- _What you should do_
Retype the records verbatim, beginning at the line that contains "scientific name: Ficus pertusa" and stopping after the line that contains "collectors: ex Caec. et Ed Seler".

- _Data to use_

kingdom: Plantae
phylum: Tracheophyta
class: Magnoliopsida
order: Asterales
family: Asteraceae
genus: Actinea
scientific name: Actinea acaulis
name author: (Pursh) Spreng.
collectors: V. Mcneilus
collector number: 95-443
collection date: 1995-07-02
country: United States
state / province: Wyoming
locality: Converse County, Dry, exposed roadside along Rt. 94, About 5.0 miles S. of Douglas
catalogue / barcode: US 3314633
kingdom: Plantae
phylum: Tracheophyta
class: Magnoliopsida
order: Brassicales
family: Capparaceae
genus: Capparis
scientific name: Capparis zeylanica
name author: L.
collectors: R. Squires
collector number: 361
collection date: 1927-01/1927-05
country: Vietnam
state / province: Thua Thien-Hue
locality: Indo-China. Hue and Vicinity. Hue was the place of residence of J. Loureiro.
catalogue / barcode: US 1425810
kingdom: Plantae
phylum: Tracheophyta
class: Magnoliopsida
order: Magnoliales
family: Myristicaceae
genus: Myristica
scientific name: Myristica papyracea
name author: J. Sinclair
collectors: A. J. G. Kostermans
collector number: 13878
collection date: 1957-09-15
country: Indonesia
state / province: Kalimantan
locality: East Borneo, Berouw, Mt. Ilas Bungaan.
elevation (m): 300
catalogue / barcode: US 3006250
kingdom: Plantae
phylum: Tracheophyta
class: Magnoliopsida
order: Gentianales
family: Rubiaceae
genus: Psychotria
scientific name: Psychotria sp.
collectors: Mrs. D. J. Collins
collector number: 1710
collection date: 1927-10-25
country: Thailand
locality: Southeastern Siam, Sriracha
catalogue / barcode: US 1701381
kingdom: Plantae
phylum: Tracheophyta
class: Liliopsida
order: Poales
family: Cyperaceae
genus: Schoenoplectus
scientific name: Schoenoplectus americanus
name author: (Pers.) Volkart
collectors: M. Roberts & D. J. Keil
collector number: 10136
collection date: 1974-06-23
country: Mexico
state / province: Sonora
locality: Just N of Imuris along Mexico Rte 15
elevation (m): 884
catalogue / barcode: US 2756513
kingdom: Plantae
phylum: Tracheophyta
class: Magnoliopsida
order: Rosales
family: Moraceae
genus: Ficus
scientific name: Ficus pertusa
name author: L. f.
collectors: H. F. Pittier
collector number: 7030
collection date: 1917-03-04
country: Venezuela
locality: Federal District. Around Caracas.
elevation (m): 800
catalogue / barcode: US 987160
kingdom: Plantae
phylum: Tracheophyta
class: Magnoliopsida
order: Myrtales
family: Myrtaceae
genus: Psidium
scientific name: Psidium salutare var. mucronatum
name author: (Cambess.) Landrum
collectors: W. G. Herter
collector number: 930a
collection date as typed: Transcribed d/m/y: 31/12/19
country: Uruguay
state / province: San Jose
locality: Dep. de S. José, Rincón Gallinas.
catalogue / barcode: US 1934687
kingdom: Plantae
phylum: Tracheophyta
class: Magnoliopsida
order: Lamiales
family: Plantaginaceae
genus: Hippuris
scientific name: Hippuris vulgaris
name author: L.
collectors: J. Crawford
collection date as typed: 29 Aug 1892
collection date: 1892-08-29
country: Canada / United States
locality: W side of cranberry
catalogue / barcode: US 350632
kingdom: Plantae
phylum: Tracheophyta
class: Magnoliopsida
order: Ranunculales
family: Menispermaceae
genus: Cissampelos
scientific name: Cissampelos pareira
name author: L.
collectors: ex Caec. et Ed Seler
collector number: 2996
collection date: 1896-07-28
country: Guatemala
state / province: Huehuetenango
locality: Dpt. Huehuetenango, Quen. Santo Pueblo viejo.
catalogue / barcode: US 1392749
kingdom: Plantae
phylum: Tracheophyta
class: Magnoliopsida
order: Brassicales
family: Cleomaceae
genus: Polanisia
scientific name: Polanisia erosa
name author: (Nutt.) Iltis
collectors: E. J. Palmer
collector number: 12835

- _Exercise result_
scientific name: Ficus pertusa
name author: L. f.
collectors: H. F. Pittier
collector number: 7030
collection date: 1917-03-04
country: Venezuela
locality: Federal District. Around Caracas.
elevation (m): 800
catalogue / barcode: US 987160
kingdom: Plantae
phylum: Tracheophyta
class: Magnoliopsida
order: Myrtales
family: Myrtaceae
genus: Psidium
scientific name: Psidium salutare var. mucronatum
name author: (Cambess.) Landrum
collectors: W. G. Herter
collector number: 930a
collection date as typed: Transcribed d/m/y: 31/12/19
country: Uruguay
state / province: San Jose
locality: Dep. de S. José, Rincón Gallinas.
catalogue / barcode: US 1934687
kingdom: Plantae
phylum: Tracheophyta
class: Magnoliopsida
order: Lamiales
family: Plantaginaceae
genus: Hippuris
scientific name: Hippuris vulgaris
name author: L.
collectors: J. Crawford
collection date as typed: 29 Aug 1892
collection date: 1892-08-29
country: Canada / United States
locality: W side of cranberry
catalogue / barcode: US 350632
kingdom: Plantae
phylum: Tracheophyta
class: Magnoliopsida
order: Ranunculales
family: Menispermaceae
genus: Cissampelos
scientific name: Cissampelos pareira
name author: L.
collectors: ex Caec. et Ed Seler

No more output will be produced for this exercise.